Innovazione e risorse umane: la “Call for Ideas” di Milan Bergamo Airport premiata agli ACI Europe Awards

Innovazione e risorse umane: la “Call for Ideas” di Milan Bergamo Airport premiata agli ACI Europe Awards

L’impegno di Milan Bergamo Airport per l’innovazione aziendale e la valorizzazione del personale è stato recentemente al centro di un approfondimento pubblicato sulla rivista eco.bergamo. L’articolo evidenzia il successo della “Call for Ideas 2025”, un’iniziativa che ha conquistato la menzione speciale “Highly commended” agli ACI Europe HR Excellence Awards 2026, celebrando i dipartimenti capaci di sviluppare la forza lavoro del futuro attraverso l’innovazione.

La società aeroportuale ha promosso un modello di sviluppo di tipo “bottom-up”, coinvolgendo direttamente la propria popolazione aziendale del Gruppo, che conta oltre 700 dipendenti suddivisi su due società. Come spiegato da Laura Monteleone, HR Director di Sacbo, il progetto ha rappresentato un’evoluzione naturale della vecchia cassetta dei suggerimenti, con il preciso obiettivo di favorire la partecipazione del personale in un percorso di ridiscussione della visione aeroportuale. Questa strategia ha permesso alle persone che vivono quotidianamente gli spazi dello scalo di elaborare idee concrete per il loro futuro.

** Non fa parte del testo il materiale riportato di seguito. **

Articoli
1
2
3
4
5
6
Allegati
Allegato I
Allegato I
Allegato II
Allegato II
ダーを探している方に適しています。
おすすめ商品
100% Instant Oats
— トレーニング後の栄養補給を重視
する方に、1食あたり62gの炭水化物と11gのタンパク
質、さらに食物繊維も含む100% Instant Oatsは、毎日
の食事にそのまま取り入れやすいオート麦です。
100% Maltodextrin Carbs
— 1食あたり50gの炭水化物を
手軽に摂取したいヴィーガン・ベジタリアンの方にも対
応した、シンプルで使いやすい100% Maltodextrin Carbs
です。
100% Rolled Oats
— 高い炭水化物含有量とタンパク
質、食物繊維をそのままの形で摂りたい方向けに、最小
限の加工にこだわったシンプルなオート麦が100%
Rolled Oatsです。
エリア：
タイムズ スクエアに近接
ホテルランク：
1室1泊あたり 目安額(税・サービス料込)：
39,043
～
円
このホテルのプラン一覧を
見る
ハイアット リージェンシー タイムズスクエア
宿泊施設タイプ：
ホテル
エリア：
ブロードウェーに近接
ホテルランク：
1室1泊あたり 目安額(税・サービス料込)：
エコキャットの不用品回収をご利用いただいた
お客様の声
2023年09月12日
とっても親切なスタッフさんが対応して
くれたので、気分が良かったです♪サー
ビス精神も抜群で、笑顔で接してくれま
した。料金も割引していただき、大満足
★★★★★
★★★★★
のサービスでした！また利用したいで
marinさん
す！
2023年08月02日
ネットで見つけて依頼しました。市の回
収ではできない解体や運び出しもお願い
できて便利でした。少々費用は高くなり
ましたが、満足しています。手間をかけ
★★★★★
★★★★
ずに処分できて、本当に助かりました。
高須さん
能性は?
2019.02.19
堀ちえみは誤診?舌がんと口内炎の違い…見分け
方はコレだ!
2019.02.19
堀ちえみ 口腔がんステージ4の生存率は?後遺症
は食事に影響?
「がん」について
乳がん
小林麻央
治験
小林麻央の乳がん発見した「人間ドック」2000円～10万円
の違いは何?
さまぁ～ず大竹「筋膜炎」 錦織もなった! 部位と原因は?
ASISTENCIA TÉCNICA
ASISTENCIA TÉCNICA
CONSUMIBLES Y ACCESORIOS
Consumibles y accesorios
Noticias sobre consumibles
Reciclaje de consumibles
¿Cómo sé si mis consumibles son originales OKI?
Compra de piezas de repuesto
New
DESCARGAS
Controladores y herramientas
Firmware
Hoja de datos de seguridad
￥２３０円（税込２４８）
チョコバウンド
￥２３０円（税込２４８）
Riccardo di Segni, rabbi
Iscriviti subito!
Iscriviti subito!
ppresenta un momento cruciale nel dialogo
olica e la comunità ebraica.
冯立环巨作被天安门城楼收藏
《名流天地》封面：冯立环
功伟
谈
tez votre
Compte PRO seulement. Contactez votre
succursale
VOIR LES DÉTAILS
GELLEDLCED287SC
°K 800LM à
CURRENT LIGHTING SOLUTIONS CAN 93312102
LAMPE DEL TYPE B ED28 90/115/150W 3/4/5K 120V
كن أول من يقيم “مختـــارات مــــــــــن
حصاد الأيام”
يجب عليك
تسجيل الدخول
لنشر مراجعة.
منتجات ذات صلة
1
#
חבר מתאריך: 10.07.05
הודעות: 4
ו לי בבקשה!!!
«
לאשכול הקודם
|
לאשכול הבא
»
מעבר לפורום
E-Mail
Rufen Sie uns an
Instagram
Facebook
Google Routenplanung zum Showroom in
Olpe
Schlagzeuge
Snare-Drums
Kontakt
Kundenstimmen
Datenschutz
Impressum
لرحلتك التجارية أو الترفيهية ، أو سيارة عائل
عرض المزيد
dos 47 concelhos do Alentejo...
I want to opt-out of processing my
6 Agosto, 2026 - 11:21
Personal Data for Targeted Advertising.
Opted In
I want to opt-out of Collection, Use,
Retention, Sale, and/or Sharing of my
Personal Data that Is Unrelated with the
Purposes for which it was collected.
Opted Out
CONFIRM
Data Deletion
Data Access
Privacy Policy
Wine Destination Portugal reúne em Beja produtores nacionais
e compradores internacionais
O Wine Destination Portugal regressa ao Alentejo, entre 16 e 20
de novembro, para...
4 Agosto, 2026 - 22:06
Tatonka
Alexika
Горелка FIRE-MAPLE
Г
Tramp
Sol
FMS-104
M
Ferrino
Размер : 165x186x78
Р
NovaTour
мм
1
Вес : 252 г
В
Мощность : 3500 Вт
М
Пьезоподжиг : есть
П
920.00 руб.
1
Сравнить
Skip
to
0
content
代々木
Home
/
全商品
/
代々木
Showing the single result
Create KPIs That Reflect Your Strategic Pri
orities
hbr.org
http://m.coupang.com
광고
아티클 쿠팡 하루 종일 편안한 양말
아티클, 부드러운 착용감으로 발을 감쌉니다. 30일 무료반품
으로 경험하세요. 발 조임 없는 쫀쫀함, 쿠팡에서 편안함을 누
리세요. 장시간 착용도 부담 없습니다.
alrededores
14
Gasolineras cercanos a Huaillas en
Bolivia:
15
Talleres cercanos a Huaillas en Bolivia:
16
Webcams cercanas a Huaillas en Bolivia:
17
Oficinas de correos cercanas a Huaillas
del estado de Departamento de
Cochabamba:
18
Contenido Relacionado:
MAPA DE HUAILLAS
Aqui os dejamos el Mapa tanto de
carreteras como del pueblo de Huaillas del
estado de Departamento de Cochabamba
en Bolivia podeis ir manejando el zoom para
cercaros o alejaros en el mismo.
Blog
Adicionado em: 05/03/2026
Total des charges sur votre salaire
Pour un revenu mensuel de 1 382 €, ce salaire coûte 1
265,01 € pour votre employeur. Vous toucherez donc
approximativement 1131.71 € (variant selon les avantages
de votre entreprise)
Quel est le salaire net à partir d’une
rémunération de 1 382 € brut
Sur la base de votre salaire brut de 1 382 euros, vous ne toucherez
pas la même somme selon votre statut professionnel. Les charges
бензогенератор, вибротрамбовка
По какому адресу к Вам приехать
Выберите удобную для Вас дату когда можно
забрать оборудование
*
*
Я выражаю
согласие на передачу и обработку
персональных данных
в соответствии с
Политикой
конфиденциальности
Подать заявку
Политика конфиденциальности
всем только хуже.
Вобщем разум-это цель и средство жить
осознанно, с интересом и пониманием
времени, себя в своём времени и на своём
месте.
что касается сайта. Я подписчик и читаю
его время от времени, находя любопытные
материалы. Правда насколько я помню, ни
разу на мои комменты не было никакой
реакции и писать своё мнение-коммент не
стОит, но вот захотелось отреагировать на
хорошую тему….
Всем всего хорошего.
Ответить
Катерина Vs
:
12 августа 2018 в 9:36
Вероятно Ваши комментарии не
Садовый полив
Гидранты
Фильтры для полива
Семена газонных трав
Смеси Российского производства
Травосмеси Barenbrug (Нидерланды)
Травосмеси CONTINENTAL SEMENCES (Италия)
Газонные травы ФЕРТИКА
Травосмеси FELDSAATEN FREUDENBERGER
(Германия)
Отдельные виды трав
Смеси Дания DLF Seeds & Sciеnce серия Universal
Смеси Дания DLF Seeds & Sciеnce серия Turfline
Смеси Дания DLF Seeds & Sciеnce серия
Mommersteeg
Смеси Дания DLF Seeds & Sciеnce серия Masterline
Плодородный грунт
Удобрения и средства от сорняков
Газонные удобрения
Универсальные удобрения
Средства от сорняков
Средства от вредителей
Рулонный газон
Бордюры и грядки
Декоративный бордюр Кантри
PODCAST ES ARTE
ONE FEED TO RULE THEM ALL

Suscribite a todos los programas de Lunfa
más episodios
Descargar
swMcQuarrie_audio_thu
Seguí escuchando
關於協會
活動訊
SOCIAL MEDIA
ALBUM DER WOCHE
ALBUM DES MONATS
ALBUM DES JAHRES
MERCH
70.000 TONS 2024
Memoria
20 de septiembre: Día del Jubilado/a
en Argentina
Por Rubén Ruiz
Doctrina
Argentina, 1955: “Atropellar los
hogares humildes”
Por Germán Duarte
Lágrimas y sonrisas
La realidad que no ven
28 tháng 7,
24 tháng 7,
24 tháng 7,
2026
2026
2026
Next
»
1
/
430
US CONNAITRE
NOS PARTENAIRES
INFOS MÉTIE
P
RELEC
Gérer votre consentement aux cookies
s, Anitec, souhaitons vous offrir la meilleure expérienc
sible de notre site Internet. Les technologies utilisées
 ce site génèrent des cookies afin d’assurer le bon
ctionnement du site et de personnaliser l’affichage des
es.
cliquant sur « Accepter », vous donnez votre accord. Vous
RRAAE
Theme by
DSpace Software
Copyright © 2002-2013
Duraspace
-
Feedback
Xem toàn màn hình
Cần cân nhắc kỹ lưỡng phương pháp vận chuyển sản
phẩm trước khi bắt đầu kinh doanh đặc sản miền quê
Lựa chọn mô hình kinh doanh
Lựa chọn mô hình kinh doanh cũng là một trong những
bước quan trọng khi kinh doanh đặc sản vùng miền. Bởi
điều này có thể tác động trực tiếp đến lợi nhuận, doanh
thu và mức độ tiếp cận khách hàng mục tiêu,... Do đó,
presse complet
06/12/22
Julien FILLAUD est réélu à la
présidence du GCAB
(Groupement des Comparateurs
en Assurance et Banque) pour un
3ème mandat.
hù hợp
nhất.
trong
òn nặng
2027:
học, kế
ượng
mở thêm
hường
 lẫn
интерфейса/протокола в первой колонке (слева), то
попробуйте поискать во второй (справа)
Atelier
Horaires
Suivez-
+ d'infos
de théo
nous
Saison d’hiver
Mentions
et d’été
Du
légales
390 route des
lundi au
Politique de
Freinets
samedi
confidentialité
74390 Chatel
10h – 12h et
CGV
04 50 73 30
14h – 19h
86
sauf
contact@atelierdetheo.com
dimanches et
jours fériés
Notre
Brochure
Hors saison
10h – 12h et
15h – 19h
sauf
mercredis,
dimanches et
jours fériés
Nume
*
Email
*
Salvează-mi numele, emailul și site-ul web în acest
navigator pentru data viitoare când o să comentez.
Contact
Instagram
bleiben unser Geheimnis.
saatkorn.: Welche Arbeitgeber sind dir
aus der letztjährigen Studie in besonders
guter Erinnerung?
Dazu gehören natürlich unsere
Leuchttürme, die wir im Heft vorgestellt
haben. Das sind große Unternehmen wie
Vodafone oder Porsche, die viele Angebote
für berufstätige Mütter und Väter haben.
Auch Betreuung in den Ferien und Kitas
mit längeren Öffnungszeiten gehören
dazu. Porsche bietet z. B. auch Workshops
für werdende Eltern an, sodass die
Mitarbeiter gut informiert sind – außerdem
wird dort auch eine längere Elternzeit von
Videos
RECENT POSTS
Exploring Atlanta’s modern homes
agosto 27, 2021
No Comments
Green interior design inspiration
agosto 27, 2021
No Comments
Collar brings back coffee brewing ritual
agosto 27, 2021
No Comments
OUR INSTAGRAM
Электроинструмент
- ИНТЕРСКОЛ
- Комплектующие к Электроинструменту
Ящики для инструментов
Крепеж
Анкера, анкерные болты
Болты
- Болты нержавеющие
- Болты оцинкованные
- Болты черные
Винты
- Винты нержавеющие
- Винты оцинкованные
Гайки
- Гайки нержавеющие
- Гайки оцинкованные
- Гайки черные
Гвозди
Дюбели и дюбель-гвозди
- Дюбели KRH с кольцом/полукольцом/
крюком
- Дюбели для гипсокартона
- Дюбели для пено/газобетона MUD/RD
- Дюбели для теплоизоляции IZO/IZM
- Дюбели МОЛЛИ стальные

Il percorso ha visto 17 dipendenti elaborare tredici progetti validi, rigorosamente supportati da modelli di business e analisi dei costi. Come ha raccontato nell’articolo Alessia Gritti dell’unità HR di Sacbo, i partecipanti hanno seguito un percorso formativo di 12 ore, strutturato per tradurre intuizioni in proposte progettuali, apprendere le tecniche di redazione di un modello di business e preparare uno speech per l’incontro con i dirigenti. A garantire il conseguimento degli obiettivi della valutazione è stata nominata una commissione giudicante che ha incluso anche rappresentanti di Aeroporti di Roma e di Milan Airports (SEA).

Il progetto vincitore, denominato “Outsight”, impiega l’intelligenza artificiale per tracciare in forma anonima i movimenti dei passeggeri all’interno dell’aeroporto, al fine di ottimizzarne gli spostamenti: una tecnologia che consente non solo di migliorare i flussi, ma anche di consolidare le logiche commerciali degli spazi operativi. Tra le altre tredici proposte figurano sistemi legati alla manutenzione predittiva, l’installazione di stalli sicuri per biciclette elettriche per favorire la mobilità dolce, la riprogettazione dei percorsi interni per promuovere la camminata e un’applicazione dedicata ai passeggeri affetti da celiachia. Particolare attenzione è stata riservata all’installazione di locker per i pasti destinati ai dipendenti; un servizio già operativo che, come sottolineato da Laura Monteleone, garantisce pasti freschi a chi lavora nel terminal grazie al coinvolgimento di una cooperativa che impiega persone con disabilità, motivo di forte orgoglio per l’azienda.

Il riconoscimento europeo ricevuto rappresenta un traguardo di assoluto rilievo. La giuria internazionale ha lodato l’iniziativa per aver favorito un forte senso di appartenenza e impegno in tutti i collaboratori. Laura Monteleone ha concluso ricordando che il premio è finalmente tornato in Italia dopo molti anni e che Milan Bergamo Airport è stato l’unico aeroporto italiano a essere premiato nell’edizione 2026, costituendo un riconoscimento fondamentale per la società e, soprattutto, per i suoi lavoratori.